Della Chiesa di S. Michele Arcangelo meritano un’annotazione a parte gli affreschi del presbiterio, dovuti a maestranze dalmate del ‘400, oltre agli affreschi lungo le pareti laterali tra cui quello rappresentante il Mistero della Umana Salvezza attribuiti al Maestro Giacomo Bonfini da Patrignone. Gli affreschi, insieme al monastero e alla cripta, sono oggetto di un restauro, che punta a restituire la giusta importanza a questo pezzo di storia, del territorio fermano e dell’arte.
Chiesa di San Gregorio Magno
Gregorio Petrocchini è stato uno degli abitanti più illustri di Montelparo. Appena eletto Cardinale, volle donare al suo paese un luogo di culto, la Chiesa di San Gregorio Magno, consacrata nel 1615.
La sua generosità non si fermò però qui: donò alla chiesa numerosi oggetti di culto, importanti reliquie e pure un considerevole lascito per i prelati che dovevano gestirla.
Buona parte di questa ricchezza andò però distrutta nel 1745 a causa di un incendio.
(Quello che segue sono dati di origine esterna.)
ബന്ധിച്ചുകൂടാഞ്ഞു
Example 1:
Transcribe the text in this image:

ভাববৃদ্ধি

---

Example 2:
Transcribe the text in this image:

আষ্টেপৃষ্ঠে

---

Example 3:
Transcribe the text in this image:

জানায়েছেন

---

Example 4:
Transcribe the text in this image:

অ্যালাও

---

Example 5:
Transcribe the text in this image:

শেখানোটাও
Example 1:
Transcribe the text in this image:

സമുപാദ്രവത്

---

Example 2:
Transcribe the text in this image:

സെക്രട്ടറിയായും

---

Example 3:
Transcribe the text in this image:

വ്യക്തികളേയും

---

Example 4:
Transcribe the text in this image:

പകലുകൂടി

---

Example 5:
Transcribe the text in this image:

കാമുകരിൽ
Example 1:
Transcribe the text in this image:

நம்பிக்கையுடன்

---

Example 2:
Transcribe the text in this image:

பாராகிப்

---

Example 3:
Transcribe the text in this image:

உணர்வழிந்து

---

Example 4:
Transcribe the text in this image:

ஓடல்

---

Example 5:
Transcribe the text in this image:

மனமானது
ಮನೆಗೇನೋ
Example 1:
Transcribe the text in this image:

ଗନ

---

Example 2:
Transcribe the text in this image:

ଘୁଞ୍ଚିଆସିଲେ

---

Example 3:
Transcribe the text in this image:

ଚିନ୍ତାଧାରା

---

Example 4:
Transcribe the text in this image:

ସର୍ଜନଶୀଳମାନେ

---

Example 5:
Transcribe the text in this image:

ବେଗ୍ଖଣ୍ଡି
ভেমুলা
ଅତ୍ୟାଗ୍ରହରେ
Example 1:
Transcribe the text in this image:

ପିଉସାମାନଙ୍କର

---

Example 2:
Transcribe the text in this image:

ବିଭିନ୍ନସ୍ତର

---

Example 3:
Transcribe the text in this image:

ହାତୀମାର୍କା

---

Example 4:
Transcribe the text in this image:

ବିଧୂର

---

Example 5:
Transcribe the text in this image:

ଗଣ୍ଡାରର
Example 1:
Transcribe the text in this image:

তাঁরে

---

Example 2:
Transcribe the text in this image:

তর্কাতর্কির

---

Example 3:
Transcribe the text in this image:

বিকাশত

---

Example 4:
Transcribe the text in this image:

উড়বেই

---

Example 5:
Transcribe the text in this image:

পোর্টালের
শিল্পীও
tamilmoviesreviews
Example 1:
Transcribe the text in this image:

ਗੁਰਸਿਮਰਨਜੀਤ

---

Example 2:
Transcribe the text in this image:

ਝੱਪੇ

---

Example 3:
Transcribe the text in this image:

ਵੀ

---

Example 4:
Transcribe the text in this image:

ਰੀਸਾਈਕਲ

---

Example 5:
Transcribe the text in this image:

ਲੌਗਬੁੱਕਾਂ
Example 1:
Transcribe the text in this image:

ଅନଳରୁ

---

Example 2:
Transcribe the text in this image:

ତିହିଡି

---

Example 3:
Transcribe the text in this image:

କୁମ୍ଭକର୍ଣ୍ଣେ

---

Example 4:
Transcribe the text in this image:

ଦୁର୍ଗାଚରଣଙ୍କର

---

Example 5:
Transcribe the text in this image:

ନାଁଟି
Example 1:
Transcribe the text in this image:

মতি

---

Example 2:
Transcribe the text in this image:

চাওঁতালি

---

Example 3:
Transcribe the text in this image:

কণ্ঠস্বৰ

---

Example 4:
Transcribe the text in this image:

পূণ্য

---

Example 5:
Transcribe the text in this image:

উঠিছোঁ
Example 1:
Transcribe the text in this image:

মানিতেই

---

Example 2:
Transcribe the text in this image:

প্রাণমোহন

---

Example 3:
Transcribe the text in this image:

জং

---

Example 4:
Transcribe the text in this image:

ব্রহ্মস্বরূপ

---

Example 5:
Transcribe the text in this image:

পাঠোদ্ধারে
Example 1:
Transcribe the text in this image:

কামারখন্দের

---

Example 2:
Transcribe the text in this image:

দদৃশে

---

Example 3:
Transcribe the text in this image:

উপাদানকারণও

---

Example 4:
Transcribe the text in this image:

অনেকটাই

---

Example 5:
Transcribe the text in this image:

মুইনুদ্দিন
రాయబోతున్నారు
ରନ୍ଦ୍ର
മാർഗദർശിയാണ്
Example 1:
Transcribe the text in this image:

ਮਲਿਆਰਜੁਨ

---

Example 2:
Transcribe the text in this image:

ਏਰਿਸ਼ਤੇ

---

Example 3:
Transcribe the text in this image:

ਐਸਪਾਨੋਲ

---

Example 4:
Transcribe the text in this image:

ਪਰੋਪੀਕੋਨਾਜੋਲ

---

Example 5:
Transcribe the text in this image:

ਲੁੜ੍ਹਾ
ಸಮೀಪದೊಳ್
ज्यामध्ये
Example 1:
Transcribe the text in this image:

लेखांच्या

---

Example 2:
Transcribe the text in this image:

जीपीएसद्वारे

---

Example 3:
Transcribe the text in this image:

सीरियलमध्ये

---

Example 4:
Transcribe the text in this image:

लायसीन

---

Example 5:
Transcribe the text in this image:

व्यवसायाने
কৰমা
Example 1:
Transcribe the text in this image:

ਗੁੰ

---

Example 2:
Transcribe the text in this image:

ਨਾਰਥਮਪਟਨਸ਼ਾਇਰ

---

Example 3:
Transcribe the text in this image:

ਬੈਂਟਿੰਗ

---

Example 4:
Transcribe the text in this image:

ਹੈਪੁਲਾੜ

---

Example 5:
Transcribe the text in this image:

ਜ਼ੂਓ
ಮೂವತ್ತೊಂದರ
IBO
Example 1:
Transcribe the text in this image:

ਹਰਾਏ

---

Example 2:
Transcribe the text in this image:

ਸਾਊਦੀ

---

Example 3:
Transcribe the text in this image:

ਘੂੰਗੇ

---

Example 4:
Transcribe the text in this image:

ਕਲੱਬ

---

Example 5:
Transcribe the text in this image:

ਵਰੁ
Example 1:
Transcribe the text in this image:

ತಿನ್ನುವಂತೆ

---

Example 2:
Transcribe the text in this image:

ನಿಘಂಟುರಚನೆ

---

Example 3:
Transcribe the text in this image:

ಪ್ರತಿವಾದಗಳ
Fra i pochi oggetti superstiti di quella tragedia ci sono ancora oggi i quattro altari laterali, i paliotti di manifattura romana e i quadri settecenteschi della Via Crucis, da attribuire alla bottega fermana del Troiani. Elemento di spicco sono pure le tre campane collocate nel campanile a vela, fra cui una datata al 1354 e proveniente dal Castello di Bucchiano.
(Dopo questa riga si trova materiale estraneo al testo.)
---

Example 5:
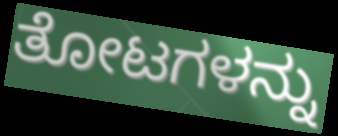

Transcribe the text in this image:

ತೋಟಗಳನ್ನು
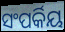
ସଂପର୍କିୟ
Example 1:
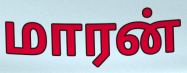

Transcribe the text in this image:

மாரன்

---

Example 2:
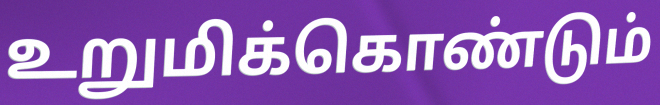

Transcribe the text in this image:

உறுமிக்கொண்டும்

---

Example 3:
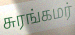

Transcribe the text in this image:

சுரங்கமர்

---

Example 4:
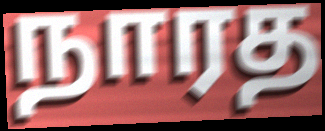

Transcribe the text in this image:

நாரத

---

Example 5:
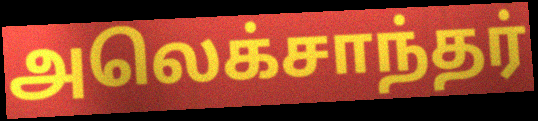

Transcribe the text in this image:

அலெக்சாந்தர்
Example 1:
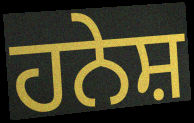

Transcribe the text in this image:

ਹਨੇਸ਼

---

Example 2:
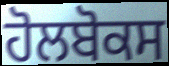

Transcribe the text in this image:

ਹੋਲਬੋਕਸ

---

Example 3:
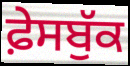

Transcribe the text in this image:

ਫ਼ੇਸਬੁੱਕ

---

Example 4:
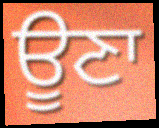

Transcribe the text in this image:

ਊਣਾ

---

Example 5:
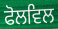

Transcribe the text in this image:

ਫੋਲਵਿਲ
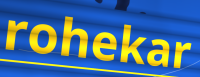
rohekar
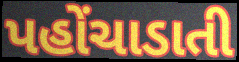
પહોંચાડાતી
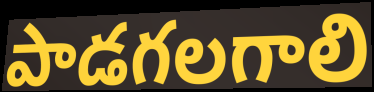
పాడగలగాలి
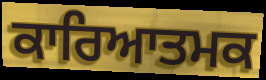
ਕਾਰਿਆਤਮਕ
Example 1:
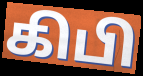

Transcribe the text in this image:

கிபி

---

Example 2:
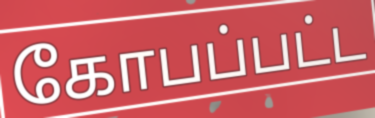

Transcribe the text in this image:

கோபப்பட்ட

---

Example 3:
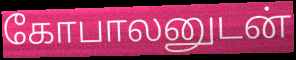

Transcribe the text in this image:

கோபாலனுடன்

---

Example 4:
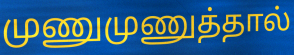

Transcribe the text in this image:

முணுமுணுத்தால்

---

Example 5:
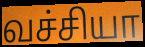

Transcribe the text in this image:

வச்சியா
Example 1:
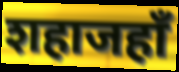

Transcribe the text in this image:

शहाजहाँ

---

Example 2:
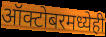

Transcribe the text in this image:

ऑक्टोबरमध्येही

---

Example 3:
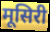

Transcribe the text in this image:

Chiesa dei S.S. Pietro e Silvestro Montelparo
Dietro la sua semplicità architettonica, la Chiesa dei SS. Pietro e Silvestro a Montelparo nasconde una storia di oltre 8 secoli con alterne vicende. Una bolla papale del 1460 sanciva per esempio che dopo due secoli di vita, l’edificio doveva passare dalla proprietà del Monastero di S. Angelo Magno di Ascoli, che allora lo aveva affidato ad alcune monache, ai monaci della Congregazione Olivetana, che nel 1555 unirono alla Chiesa di S. Pietro de Roncone la chiesa rurale di S. Silvestro. Una volta varcata la soglia del portale gotico in pietra arenaria ci si ritrova in uno spazio unico, a una singola navata, che dà su una sagrestia disposta su due piani. E qui lo sguardo non può che soffermarsi su un ciclo di affreschi del XVI secolo di pregevole fattura.
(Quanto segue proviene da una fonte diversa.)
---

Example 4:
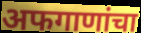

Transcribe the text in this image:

अफगाणांचा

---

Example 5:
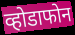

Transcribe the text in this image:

व्होडाफोन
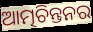
ଆତ୍ମଚିନ୍ତନର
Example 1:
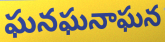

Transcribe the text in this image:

ఘనఘనాఘన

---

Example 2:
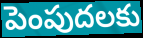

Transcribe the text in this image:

పెంపుదలకు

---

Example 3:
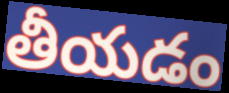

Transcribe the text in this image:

తీయడం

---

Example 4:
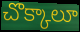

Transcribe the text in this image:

చొక్కాలూ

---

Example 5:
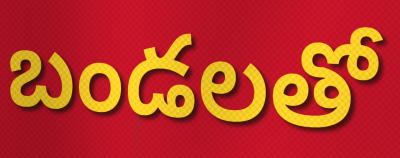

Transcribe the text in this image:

బండలతో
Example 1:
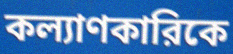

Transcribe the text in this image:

কল্যাণকারিকে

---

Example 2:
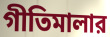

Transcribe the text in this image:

গীতিমালার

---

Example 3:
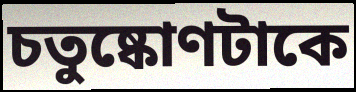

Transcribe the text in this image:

চতুষ্কোণটাকে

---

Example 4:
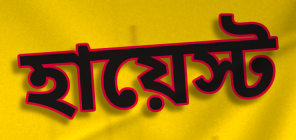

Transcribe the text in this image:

হায়েস্ট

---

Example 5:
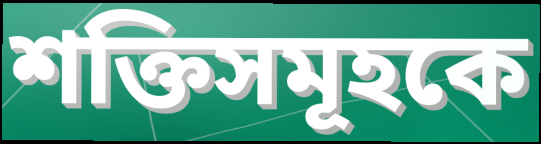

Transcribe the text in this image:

শক্তিসমূহকে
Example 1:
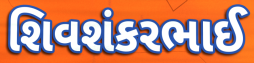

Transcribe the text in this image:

શિવશંકરભાઈ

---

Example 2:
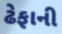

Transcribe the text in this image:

ઢેફાની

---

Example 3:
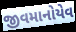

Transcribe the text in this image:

જીવમાનોયેવ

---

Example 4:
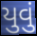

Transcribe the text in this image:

યુવું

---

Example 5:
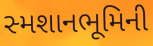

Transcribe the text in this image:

સ્મશાનભૂમિની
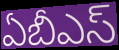
ఏబీఎస్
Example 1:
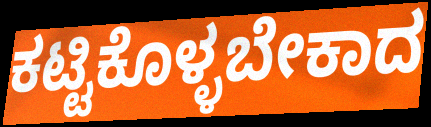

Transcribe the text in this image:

ಕಟ್ಟಿಕೊಳ್ಳಬೇಕಾದ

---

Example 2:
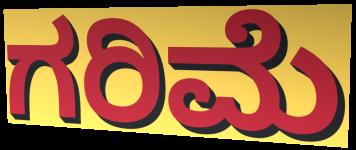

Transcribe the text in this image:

ಗರಿಮೆ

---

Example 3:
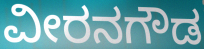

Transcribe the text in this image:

ವೀರನಗೌಡ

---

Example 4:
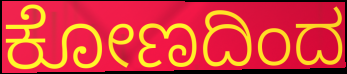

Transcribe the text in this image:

ಕೋಣದಿಂದ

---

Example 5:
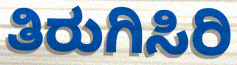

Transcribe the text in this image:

ತಿರುಗಿಸಿರಿ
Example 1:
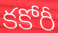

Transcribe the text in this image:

కకోరీ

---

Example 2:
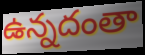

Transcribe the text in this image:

ఉన్నదంతా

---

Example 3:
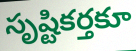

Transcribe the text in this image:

సృష్టికర్తకూ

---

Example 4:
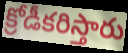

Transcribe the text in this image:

క్రోడీకరిస్తారు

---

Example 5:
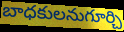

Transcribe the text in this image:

బాధకులనుగూర్చి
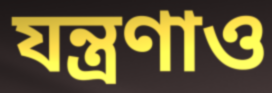
যন্ত্রণাও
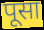
पूसा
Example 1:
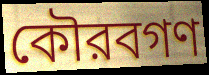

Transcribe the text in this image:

কৌরবগণ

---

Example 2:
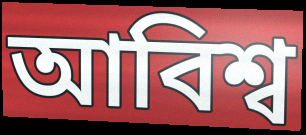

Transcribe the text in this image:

আবিশ্ব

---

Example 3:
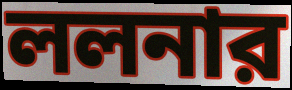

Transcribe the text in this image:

ললনার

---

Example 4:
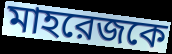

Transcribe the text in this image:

মাহরেজকে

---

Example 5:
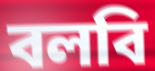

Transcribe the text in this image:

বলবি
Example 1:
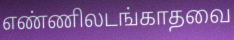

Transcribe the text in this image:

எண்ணிலடங்காதவை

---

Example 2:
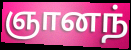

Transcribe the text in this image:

ஞானந்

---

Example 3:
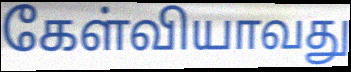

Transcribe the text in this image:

கேள்வியாவது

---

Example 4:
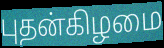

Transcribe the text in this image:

புதன்கிழமை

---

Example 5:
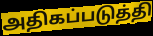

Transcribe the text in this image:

அதிகப்படுத்தி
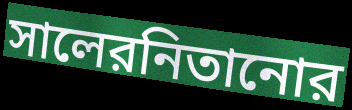
সালেরনিতানোর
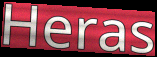
Heras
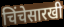
चिंचेसारखी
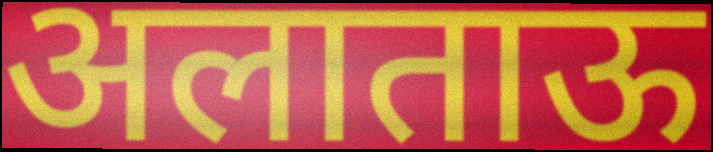
अलाताऊ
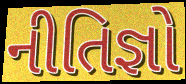
નીતિજ્ઞો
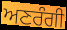
ਅਣਰੰਗੀ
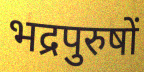
भद्रपुरुषों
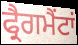
ਫ੍ਰੈਗਮੈਂਟਾਂ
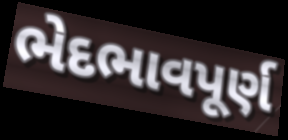
ભેદભાવપૂર્ણ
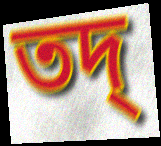
তদ্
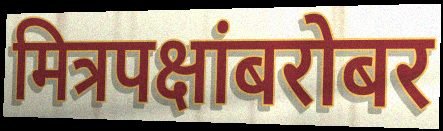
मित्रपक्षांबरोबर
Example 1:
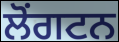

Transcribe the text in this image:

ਲੋਂਗਟਨ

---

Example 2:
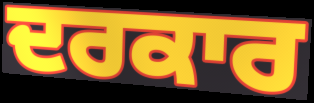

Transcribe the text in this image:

ਦਰਕਾਰ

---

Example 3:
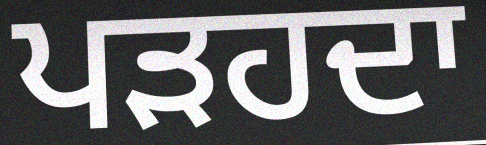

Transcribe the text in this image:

ਪੜਹਦਾ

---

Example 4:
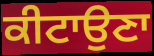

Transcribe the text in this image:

ਕੀਟਾਉਣਾ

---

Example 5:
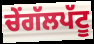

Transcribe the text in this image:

ਚੇਂਗੱਲਪੱਟੂ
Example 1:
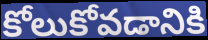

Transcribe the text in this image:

కోలుకోవడానికి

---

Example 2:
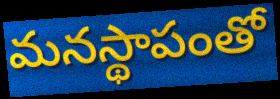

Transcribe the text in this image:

మనస్థాపంతో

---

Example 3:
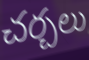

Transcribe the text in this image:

చర్చలు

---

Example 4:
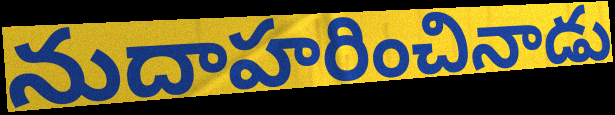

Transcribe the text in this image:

నుదాహరించినాడు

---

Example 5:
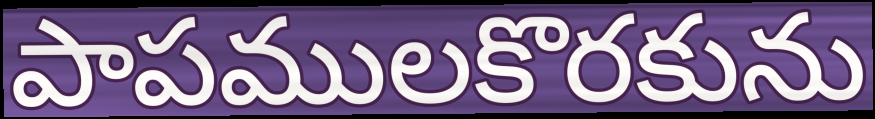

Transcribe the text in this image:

పాపములకొరకును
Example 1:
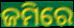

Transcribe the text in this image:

ଜମିରେ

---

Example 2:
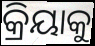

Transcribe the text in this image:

କ୍ରିୟାକୁ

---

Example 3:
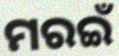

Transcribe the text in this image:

ମରଇଁ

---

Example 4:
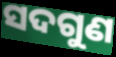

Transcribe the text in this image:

ସଦଗୁଣ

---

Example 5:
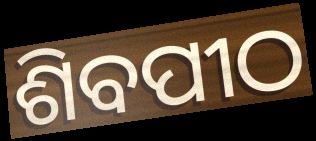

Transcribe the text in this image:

ଶିବପୀଠ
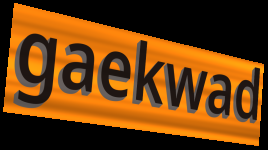
gaekwad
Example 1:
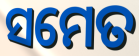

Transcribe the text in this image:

ସମେତ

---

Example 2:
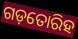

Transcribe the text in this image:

ଗଡ଼ତୋରିହ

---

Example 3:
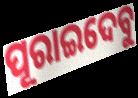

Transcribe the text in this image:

ପୂରାଇଦେବୁ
Chiesa di Santa Maria Novella Montelparo
Fra i tetti del borgo di Montelparo, in provincia di Fermo, si identificano numerose croci e campanili di edifici religiosi, costruiti tutti fra il XIII e il XVII secolo. Una delle più antiche è la Chiesa di Santa Maria Novella, consacrata nel 1383 ma già esistente alla fine del Duecento, stando ad alcuni documenti della Santa Sede riguardanti tributi e pendenze economiche, periodo in cui dipendeva dal Monastero Farfense di Santa Vittoria in Matenano. Come per la quasi totalità degli edifici del borgo, la facciata della chiesa è realizzata in laterizi, con un portale in pietra arenaria che apre su interni in stile neo-classico, dovuti a un rimodernamento del 1790. Sotto un soffitto definito da un’unica volta a botte, sono disposti dipinti su tela, su tavola, murali e affreschi, fiore all’occhiello della chiesa e di Montelparo.
Torrione del Podestà Amandola
Fra le tante case-torri e campanili del borgo marchigiano di Amandola, in provincia di Fermo, spicca il Torrione del Podestà, in cima al poggio di Castel Leone, l’antica Platea Comunis oggi nota come Piazza Alta, là dove si concentravano edifici civili e religiosi, in una sorta di Agorà medievale. Il suo aspetto lineare e compatto non lascia trasparire i numerosi interventi, datati al 1352, al 1518 e al 1547, anno in cui il Torrione del Podestà venne completamente ricostruito. Ultimo tassello ad arrivare fu, nel ‘700, il grande orologio al centro della facciata, proveniente dal campanile della Chiesa di S. Francesco.